== EXERCISE MATERIALS
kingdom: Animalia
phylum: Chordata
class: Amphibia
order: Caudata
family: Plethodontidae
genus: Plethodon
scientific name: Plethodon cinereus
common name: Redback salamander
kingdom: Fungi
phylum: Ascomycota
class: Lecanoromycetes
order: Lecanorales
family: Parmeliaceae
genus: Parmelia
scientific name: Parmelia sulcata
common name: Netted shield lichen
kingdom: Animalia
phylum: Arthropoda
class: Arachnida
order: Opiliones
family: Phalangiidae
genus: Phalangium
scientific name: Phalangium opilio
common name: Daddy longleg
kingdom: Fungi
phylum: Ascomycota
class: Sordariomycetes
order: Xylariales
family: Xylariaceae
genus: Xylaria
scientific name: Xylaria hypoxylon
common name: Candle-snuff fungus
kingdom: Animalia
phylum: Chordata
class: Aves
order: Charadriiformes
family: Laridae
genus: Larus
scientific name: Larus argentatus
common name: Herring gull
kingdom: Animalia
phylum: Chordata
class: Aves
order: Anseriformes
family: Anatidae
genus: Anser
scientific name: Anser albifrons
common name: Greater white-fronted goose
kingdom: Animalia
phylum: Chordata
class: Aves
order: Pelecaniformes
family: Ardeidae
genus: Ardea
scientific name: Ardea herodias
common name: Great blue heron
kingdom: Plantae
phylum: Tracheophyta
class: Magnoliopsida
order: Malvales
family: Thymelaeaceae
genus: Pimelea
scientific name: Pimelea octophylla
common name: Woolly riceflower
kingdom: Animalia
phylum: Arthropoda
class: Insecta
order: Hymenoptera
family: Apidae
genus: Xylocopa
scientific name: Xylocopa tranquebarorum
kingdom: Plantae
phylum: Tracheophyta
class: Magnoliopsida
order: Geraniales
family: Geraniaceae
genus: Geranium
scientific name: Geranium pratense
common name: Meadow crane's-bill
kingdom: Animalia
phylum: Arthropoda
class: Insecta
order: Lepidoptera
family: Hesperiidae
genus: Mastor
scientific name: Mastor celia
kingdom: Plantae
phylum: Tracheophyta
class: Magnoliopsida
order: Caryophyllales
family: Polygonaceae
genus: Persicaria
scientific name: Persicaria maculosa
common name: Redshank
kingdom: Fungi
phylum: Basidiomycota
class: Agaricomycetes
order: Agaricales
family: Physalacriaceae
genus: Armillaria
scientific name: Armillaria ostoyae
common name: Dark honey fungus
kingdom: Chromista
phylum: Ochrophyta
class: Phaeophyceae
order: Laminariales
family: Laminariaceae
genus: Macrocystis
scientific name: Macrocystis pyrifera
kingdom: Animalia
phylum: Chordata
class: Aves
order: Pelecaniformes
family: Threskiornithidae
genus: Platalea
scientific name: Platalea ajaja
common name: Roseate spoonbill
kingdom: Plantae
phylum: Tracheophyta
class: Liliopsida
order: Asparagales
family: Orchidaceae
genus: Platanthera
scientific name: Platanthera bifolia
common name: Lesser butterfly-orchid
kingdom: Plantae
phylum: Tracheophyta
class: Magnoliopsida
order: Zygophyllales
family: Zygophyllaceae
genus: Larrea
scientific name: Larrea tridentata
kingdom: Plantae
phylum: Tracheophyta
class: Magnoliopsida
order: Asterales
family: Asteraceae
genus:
====
WHAT TO PRODUCE:
Switch "phylum" to "division" in the rows from the line with "genus: Larrea" through the end, and give those lines again with nothing else changed.

TASK RESULT:
genus: Larrea
scientific name: Larrea tridentata
kingdom: Plantae
division: Tracheophyta
class: Magnoliopsida
order: Asterales
family: Asteraceae
genus:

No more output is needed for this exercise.